#### DATA RECORDS ####

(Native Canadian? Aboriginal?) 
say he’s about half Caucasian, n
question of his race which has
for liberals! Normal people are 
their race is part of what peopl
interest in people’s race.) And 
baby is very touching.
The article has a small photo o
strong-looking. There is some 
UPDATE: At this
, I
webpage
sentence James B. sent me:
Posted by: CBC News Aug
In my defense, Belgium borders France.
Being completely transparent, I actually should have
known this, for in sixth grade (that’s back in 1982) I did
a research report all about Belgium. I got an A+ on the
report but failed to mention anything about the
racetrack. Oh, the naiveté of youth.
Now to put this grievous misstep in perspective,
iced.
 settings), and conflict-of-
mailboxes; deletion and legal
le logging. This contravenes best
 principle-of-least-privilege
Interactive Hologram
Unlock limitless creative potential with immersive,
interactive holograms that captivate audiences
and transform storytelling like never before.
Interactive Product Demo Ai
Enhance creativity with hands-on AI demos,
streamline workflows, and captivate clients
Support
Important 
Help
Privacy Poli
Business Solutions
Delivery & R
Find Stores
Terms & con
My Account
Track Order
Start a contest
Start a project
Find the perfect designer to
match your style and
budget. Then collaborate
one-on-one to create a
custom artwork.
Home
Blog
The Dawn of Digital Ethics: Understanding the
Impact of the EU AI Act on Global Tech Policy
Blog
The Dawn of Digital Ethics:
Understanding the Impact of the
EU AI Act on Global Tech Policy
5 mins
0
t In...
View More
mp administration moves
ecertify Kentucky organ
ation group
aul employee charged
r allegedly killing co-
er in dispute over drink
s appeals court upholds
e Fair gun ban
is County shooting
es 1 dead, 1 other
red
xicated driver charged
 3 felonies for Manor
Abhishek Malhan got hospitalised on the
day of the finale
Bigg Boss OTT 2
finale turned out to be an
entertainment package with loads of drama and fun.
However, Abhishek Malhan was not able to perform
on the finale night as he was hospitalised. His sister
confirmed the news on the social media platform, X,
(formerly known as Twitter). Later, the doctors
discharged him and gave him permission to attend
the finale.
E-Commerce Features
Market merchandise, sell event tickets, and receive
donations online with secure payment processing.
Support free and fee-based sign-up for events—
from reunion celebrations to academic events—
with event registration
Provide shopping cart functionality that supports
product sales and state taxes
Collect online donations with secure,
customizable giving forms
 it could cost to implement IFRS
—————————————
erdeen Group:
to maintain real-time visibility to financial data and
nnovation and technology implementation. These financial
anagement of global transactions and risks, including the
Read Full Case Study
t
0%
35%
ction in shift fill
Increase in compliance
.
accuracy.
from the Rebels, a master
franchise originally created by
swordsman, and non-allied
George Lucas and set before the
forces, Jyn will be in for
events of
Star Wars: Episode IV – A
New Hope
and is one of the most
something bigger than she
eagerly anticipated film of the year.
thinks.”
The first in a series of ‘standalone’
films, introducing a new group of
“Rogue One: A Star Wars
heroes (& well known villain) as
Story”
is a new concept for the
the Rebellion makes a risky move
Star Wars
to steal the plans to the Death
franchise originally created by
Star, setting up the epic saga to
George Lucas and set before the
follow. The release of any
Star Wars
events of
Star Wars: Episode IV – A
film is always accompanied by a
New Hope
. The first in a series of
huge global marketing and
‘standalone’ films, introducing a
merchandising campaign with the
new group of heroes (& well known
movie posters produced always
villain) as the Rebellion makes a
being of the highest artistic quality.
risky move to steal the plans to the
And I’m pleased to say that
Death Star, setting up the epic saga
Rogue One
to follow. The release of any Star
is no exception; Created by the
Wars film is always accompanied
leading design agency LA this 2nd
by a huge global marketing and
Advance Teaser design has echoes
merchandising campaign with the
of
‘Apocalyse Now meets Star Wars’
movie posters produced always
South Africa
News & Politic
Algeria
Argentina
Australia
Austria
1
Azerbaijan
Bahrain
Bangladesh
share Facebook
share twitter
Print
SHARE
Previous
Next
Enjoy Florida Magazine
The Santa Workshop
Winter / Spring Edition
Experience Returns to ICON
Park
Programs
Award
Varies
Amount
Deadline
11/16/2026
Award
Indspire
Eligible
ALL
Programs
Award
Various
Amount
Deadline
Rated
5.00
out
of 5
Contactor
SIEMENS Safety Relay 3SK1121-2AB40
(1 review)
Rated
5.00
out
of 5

####

=== YOUR GOAL ===
Exactly as written, reproduce the lines of the data above from the first line through the line where "E-Commerce Features" appears.

=== REPLY TO THE TASK ===
(Native Canadian? Aboriginal?) 
say he’s about half Caucasian, n
question of his race which has
for liberals! Normal people are 
their race is part of what peopl
interest in people’s race.) And 
baby is very touching.
The article has a small photo o
strong-looking. There is some 
UPDATE: At this
, I
webpage
sentence James B. sent me:
Posted by: CBC News Aug
In my defense, Belgium borders France.
Being completely transparent, I actually should have
known this, for in sixth grade (that’s back in 1982) I did
a research report all about Belgium. I got an A+ on the
report but failed to mention anything about the
racetrack. Oh, the naiveté of youth.
Now to put this grievous misstep in perspective,
iced.
 settings), and conflict-of-
mailboxes; deletion and legal
le logging. This contravenes best
 principle-of-least-privilege
Interactive Hologram
Unlock limitless creative potential with immersive,
interactive holograms that captivate audiences
and transform storytelling like never before.
Interactive Product Demo Ai
Enhance creativity with hands-on AI demos,
streamline workflows, and captivate clients
Support
Important 
Help
Privacy Poli
Business Solutions
Delivery & R
Find Stores
Terms & con
My Account
Track Order
Start a contest
Start a project
Find the perfect designer to
match your style and
budget. Then collaborate
one-on-one to create a
custom artwork.
Home
Blog
The Dawn of Digital Ethics: Understanding the
Impact of the EU AI Act on Global Tech Policy
Blog
The Dawn of Digital Ethics:
Understanding the Impact of the
EU AI Act on Global Tech Policy
5 mins
0
t In...
View More
mp administration moves
ecertify Kentucky organ
ation group
aul employee charged
r allegedly killing co-
er in dispute over drink
s appeals court upholds
e Fair gun ban
is County shooting
es 1 dead, 1 other
red
xicated driver charged
 3 felonies for Manor
Abhishek Malhan got hospitalised on the
day of the finale
Bigg Boss OTT 2
finale turned out to be an
entertainment package with loads of drama and fun.
However, Abhishek Malhan was not able to perform
on the finale night as he was hospitalised. His sister
confirmed the news on the social media platform, X,
(formerly known as Twitter). Later, the doctors
discharged him and gave him permission to attend
the finale.
E-Commerce Features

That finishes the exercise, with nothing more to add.